AUFGABE
Schreib einen Abschnitt aus dem Text über die Chemiebücher wortgetreu ab. Fang bei den Worten „- Mechanismen möglichst“ an und hör nach „Buch wird teurer.)“ auf.

VORLIEGENDER TEXT
________________________________________

Grundsätzlich: meine Bücher sind nicht für Chemiker geschrieben, sondern für Leute, die sich gezwungenermaßen mit Chemie als Ergänzungsfach beschäftigen müssen, und deren Erinnerungen an die chemische Schulzeit - no, sagen wir - negativ besetzt sind. Wer Chemie studieren will, braucht mehr !!! (Wobei ich nicht unbedingt jemanden abhalten will, sich die Bücher für den ersten Einstieg anzuschaffen.)
Ich bin selbst ein eher visueller Typ, der lieber liest als zuhört, und habe daher durchaus Verständnis für Schüler und Studenten (geschlechtsneutral, gilt für männlich und weiblich) denen es ebenso geht, und die daher aus Vorträgen wenig profitieren. Die üblichen Lehrbücher sind aber oft unbefriedigend, weil sie schon Grundkenntnisse aus der allgemeinen Schule voraussetzen - was leider nach meiner Erfahrung für sehr viele Studenten nicht gilt - und daher gerade die einfachsten Grundlagen, auf denen sich alles andere aufbaut, zu wenig deutlich erklären. So habe ich mich entschlossen Bücher zu schreiben, die wie eine niedergeschriebene Vorlesung aufgebaut sind, mit folgenden Kriterien:
- Keine Vorkenntnisse voraussetzen (nur selbständig umblättern muss man können)
- Keine "akademische" Ausdrucksweise, damit man nicht jeden Satz dreimal lesen muss.
- Den Schwerpunkt auf das Verständnis der Grundlagen richten, Details kann man später überall nachschauen. Diese Grundlagen aber dafür wirklich sehr ausführlich erklären!
- Mechanismen möglichst an nicht-chemischen Beispielen erklären. (Ja das geht, es hat doch keinen Sinn, jemanden, der sich in Chemie nicht auskennt, chemische Beispiele um die Ohren zu schlagen, die sie oder er erst recht nicht durchschaut.)
- Einfache Bilder und Grafiken verwenden (super-hochglanz-vierfarb Bilder bringen oft zum Verständnis nichts, weil hinter den vielen Details die eigentliche Botschaft untergeht, nur das Buch wird teurer.)
Damit das Ganze nicht zu dick und zu teuer wird, habe ich es auf drei Bücher aufgeteilt. Das erste, "Chemie verstehen", behandelt nur die allgemeine Chemie, also die gemeinsamen Prinzipien. Das zweite Buch, "Chemie erleben", behandelt die anorganische (sehr kurz), die organische und ein wenig die analytische Chemie, hier kommt auch die Orbitaltheorie vor, die manche schon im ersten Buch schmerzlich vermisst haben. Aber Orbitale braucht man unbedingt erst für die organische Chemie. Das dritte Buch, Chemie berechnen, behandelt chemische Rechenverfahren inklusive der dazu notwendigen Mathematik (ist nicht gar so viel, keine Angst) weil ich feststellen musste, dass an vielen Verständnisproblemen nicht Chemie, sondern längst vergessenen Mathematik die Schuld trägt. Alle Bücher sind aber unabhängig voneinander lesbar - ich will auch niemanden zwingen, sich unbedingt alle drei anzuschaffen.
Na dann, viel Spaß beim Lesen und viel Erfolg.
Edgar Wawra
1947 geb., Studium der Chemie (Studienzweig Biochemie), ab 1978 Universitätsassistent an der Universität Wien, Institut für Molekularbiologie (in der Folge: Medizinische Universität Wien, Department für Medizinische Biochemie), 1981 Promotion zum Dr. rer. nat., 1989 Habilitation für Biochemie, Medizinische Fakultät der Universität Wien; 1996 Verleihung des Berufstitels „Außerordentlicher Universitätsprofessor“; April 2011 Eintritt in den Ruhestand.

________________________________________

AUSGANGSMATERIAL

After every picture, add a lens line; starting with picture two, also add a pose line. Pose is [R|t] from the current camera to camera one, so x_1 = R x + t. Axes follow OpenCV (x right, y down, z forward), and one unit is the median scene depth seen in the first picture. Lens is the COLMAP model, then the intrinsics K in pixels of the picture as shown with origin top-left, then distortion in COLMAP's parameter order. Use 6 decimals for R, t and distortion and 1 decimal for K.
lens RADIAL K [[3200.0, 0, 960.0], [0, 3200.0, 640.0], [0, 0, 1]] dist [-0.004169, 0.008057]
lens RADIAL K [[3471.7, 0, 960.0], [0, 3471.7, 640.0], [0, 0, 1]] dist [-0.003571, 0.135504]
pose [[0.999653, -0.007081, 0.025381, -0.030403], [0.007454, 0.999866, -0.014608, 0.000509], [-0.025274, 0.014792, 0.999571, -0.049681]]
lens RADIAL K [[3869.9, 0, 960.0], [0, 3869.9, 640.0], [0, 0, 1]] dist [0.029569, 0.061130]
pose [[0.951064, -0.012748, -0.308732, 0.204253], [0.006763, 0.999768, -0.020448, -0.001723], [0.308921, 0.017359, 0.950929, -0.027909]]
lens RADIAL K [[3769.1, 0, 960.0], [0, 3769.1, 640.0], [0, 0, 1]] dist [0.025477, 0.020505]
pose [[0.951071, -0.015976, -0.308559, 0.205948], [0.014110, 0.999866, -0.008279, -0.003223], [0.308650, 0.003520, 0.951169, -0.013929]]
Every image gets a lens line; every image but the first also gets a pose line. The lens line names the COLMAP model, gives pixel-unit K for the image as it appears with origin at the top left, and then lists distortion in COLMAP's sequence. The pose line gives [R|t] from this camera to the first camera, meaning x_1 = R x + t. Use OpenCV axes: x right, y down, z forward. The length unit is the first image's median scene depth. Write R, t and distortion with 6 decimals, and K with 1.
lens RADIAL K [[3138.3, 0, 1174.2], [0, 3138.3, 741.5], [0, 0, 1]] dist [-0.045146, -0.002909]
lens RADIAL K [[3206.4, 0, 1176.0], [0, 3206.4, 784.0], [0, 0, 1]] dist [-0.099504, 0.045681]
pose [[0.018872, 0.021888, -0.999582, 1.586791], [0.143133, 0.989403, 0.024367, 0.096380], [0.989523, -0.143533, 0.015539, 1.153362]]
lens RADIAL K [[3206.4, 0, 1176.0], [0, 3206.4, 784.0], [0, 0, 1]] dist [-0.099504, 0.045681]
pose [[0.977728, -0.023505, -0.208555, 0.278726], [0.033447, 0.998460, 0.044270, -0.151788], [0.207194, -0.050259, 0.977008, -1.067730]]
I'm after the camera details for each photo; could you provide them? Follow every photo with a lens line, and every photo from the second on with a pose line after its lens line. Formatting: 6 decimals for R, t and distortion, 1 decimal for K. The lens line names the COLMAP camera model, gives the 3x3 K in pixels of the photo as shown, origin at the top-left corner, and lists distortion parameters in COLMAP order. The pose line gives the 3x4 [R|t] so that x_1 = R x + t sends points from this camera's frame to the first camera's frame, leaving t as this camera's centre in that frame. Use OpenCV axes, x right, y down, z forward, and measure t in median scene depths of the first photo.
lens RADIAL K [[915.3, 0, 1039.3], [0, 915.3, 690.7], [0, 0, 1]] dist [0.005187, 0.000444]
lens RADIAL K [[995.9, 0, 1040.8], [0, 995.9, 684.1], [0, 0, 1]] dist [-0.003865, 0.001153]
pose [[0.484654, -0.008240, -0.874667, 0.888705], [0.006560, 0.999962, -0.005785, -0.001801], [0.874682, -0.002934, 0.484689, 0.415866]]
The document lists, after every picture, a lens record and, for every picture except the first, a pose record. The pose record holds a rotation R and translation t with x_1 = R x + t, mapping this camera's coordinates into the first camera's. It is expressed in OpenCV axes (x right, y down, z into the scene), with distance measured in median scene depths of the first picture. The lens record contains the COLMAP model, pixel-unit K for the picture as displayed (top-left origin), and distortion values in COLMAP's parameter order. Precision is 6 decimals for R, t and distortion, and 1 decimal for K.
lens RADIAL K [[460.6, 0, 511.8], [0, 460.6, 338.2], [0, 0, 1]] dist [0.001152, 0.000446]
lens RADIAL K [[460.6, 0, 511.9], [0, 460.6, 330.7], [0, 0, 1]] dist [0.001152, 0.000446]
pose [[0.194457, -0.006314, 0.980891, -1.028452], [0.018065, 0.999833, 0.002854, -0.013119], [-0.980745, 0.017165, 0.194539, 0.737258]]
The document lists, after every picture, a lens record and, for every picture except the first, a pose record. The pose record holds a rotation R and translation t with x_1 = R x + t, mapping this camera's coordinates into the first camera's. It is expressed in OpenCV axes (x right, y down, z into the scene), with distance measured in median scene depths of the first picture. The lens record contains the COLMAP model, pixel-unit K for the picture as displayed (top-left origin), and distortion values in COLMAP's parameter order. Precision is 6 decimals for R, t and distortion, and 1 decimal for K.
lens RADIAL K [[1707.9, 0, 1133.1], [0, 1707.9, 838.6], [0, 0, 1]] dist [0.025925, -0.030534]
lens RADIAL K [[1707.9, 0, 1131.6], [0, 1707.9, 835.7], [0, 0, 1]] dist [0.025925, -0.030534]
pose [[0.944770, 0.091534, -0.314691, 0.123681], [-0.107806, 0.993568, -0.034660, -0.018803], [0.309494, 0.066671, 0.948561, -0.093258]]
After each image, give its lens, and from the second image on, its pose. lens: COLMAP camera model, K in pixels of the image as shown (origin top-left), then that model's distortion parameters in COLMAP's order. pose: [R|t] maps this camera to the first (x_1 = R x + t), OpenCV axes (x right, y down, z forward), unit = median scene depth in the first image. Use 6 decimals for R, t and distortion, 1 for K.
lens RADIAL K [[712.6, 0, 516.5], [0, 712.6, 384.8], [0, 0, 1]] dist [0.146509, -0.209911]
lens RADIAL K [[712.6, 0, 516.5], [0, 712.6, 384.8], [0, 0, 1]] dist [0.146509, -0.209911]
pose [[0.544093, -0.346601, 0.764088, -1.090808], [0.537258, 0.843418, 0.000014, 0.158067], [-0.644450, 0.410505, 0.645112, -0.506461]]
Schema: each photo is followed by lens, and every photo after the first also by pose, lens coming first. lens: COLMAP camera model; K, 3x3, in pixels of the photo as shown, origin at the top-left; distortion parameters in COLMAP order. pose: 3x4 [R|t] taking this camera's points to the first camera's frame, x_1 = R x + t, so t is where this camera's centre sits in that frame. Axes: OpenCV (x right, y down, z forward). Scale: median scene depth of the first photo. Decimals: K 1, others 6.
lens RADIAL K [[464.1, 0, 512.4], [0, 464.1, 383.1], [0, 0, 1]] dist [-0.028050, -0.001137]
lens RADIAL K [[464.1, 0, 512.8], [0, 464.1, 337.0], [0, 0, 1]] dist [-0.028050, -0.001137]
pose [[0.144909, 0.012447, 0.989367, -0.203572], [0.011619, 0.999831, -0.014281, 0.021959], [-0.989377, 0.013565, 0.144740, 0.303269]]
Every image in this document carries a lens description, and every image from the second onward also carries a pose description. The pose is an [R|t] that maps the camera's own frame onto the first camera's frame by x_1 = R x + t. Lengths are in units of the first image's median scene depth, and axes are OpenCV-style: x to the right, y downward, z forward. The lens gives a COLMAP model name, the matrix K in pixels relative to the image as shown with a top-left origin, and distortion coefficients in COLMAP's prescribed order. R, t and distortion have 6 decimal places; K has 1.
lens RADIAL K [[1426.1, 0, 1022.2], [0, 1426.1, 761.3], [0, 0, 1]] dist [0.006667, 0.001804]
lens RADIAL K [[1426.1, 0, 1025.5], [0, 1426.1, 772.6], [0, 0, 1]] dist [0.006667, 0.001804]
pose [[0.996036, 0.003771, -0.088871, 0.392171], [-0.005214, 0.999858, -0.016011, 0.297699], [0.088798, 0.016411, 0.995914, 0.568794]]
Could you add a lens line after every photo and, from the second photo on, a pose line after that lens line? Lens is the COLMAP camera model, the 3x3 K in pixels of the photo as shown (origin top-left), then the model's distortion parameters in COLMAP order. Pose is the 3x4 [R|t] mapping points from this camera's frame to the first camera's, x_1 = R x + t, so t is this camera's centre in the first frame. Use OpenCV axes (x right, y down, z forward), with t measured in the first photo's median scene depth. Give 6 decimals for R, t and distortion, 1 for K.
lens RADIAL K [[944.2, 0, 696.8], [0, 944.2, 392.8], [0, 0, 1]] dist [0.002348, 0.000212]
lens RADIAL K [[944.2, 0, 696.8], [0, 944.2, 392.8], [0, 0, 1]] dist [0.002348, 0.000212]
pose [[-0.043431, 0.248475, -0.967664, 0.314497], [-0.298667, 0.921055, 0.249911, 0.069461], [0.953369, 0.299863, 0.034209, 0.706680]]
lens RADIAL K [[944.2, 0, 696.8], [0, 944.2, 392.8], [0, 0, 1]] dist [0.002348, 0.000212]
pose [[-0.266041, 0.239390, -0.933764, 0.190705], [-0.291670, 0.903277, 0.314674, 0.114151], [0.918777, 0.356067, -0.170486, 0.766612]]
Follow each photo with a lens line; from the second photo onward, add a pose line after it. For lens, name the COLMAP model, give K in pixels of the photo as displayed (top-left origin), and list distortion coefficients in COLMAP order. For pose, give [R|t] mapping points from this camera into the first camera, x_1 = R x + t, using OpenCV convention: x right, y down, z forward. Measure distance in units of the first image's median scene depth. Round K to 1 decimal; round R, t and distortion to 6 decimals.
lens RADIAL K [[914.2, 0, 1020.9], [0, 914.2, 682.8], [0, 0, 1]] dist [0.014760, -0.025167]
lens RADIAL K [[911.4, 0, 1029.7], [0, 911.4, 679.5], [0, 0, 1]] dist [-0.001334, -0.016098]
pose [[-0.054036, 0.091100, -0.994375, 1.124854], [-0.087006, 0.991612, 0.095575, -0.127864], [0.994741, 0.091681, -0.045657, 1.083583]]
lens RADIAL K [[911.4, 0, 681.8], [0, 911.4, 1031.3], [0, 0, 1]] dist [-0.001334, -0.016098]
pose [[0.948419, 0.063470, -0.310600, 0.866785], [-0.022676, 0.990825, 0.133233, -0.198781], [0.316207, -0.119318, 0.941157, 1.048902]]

________________________________________

FERTIGE LÖSUNG
- Mechanismen möglichst an nicht-chemischen Beispielen erklären. (Ja das geht, es hat doch keinen Sinn, jemanden, der sich in Chemie nicht auskennt, chemische Beispiele um die Ohren zu schlagen, die sie oder er erst recht nicht durchschaut.)
- Einfache Bilder und Grafiken verwenden (super-hochglanz-vierfarb Bilder bringen oft zum Verständnis nichts, weil hinter den vielen Details die eigentliche Botschaft untergeht, nur das Buch wird teurer.)